Utility

Consumer has a utility function U(x; y; z) =
median{x; y; z}.

 Find the demand function for x.

The utility derived from consumption of x,y,z can be differentiated as:
U(x,y,z)=x if y<x<z or z<x<y................................(1).
U(x,y,z)=y if z<y<x or x<y<z................................(2).
U(x,y,z)=z if x<z<y or y<z<x................................(3).
For (1) utility is dependent solely on x so the demand function will be x=M/Px, y=0, z=0.
Similarly for (2) it will be y=M/py, x=0, z=0.
for (3) it will be z=M/Pz, y=0, x=0.
Dont know weder the approach is correct or not..plz do check and let me know..!!!!

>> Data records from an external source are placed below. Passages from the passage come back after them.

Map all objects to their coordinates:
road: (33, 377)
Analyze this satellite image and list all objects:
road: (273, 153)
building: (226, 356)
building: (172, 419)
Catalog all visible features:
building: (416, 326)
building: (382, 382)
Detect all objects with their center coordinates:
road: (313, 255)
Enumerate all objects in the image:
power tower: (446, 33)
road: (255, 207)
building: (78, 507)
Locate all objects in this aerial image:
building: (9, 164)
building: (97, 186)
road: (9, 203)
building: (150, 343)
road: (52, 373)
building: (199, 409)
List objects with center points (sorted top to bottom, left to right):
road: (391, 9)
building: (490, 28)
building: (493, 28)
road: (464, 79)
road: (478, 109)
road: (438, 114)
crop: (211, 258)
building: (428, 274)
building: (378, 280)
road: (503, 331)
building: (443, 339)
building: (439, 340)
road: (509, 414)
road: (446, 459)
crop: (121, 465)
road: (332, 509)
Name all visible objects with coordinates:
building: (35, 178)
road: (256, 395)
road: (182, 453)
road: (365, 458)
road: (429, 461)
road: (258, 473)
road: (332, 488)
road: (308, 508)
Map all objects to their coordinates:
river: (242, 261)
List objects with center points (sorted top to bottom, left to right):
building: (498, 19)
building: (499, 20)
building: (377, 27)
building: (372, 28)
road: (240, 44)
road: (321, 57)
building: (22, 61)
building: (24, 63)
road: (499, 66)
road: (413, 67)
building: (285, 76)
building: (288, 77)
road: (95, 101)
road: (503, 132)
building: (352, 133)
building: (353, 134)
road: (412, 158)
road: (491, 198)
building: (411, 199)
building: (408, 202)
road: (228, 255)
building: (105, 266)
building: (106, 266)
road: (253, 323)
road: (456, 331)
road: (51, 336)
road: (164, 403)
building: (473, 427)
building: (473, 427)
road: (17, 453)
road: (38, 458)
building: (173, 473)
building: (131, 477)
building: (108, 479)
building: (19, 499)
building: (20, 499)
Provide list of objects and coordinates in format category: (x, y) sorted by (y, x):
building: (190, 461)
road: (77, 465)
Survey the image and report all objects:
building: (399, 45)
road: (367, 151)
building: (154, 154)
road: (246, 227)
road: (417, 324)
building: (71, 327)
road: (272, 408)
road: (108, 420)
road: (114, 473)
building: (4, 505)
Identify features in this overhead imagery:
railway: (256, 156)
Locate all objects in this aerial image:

I m not 100% sure for this,
x = Px/M  for y<x<z or z<x<y
Where Px is price of good x and M is income

Let the prices be px, py, pz.

So, given that the consumer wants to maximise his utility of med{x,y,z}, he'll care about only maximising the median value of x,y,z.
Since the median value is to maximised, by definition, all the numbers above the median should be at least as large as the median.
Now, in a set of three numbers, the middle value will be the median and one other value will be greater than or equal to the median. So, if you want to maximise the median, then the best strategy would be to increase the median value only so much so that it remains the median. i.e. not greater than the largest value.
Thus, without loss of generality, if px≤py≤pz then the best strategy would be to consume the least expensive two goods, to maximise the median. Thus, in this case, the maximum would occur at x=y.